Civil liberty groups fighting license suspensions for those guilty of “being poor”

Original article can be found at CalWatchdog.com.

By Matt Fleming

A band of civil liberties groups are demanding that California courts stop suspending drivers licenses for failure to pay traffic fines, a practice they argue overwhelmingly affects low-income drivers.

A 2013 provision in the state budget offered major relief of fines due before Jan. 2013 but not for those after. So the ACLU of Northern California and others are calling to cease the suspensions entirely, or at least until certain safeguards are established.

What happens is that drivers receive an initial fine with lots of additional fees tacked on. What could be a $100 fine is now several hundred dollars and it only swells from there, sometimes even into the thousands, according to ACLU of Northern California staff.

The ACLU of Northern California and other groups have been studying the effect this has on low-income drivers in Bay Area counties.

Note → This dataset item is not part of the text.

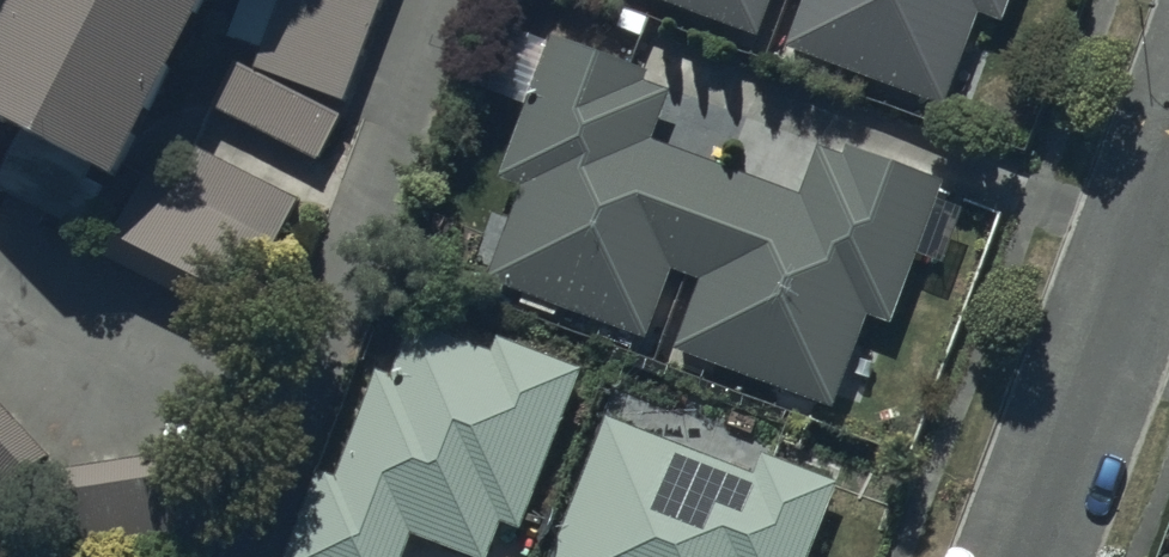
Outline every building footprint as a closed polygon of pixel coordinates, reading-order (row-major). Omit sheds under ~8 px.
[(0,78),(0,90),(143,159),(221,0),(38,0),(0,78)] [(256,70),(345,104),(384,0),(282,0),(256,70)] [(763,40),(778,0),(652,0),(763,40)] [(790,52),(950,109),(984,14),(1008,22),(1016,0),(809,0),(790,52)] [(680,93),(559,47),(507,181),(531,190),(495,285),(650,345),(679,272),(691,275),(729,168),(660,143),(680,93)] [(232,72),(208,119),(318,174),(341,127),(232,72)] [(947,193),(824,149),(807,196),(729,168),(691,275),(708,281),(682,354),(839,410),(872,318),(899,327),(947,193)] [(297,212),(192,155),(166,205),(152,197),(115,266),(234,330),(297,212)] [(424,336),(403,392),(371,380),(336,477),(318,470),(286,556),(409,556),(416,539),(467,556),(492,556),(504,523),(526,531),(584,374),(504,346),(498,362),(424,336)] [(50,467),(0,413),(0,513),(50,467)] [(615,417),(559,556),(812,556),(839,489),(778,465),(772,480),(615,417)] [(61,483),(72,556),(209,556),(219,555),(205,461),(61,483)]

They note the problem is only worsened if fees aren’t paid on time, because then the license is suspended, jeopardizing the driver’s ability to get to work.

And many of these citations are for minor infractions like not wearing a seat belt or not signaling on a turn.

“What we’re looking for is a system that doesn’t punish people for being poor,” said Micaela Davis, staff attorney with the ACLU of Northern California, told CalWatchdog. “What we see is that the fines and fees are so exorbitant on simple traffic citations that people simply can’t afford to pay.”

Detractors may argue that it’s the driver’s actions that incurred the fine in the first place, but Davis dismissed that notion, saying there are more effective ways of handling the issue.

“We can hold people accountable without also ruining their lives,” Davis said.

On Monday, the ACLU of Northern California, the Lawyers’ Committee for Civil Rights of the San Francisco Bay Area, Legal Services for Prisoners with Children and the Western Center on Law and Poverty sent a demand letter to the San Mateo County Superior Court arguing that it change its policy. The coalition argued that judges have an option to suspend, not a mandate.

The coalition, along with Bay Area Legal Aid, also on Monday sent a letter to the the California Judicial Council, which is the policy-making board of the California court system, urging it to instruct the courts to stop.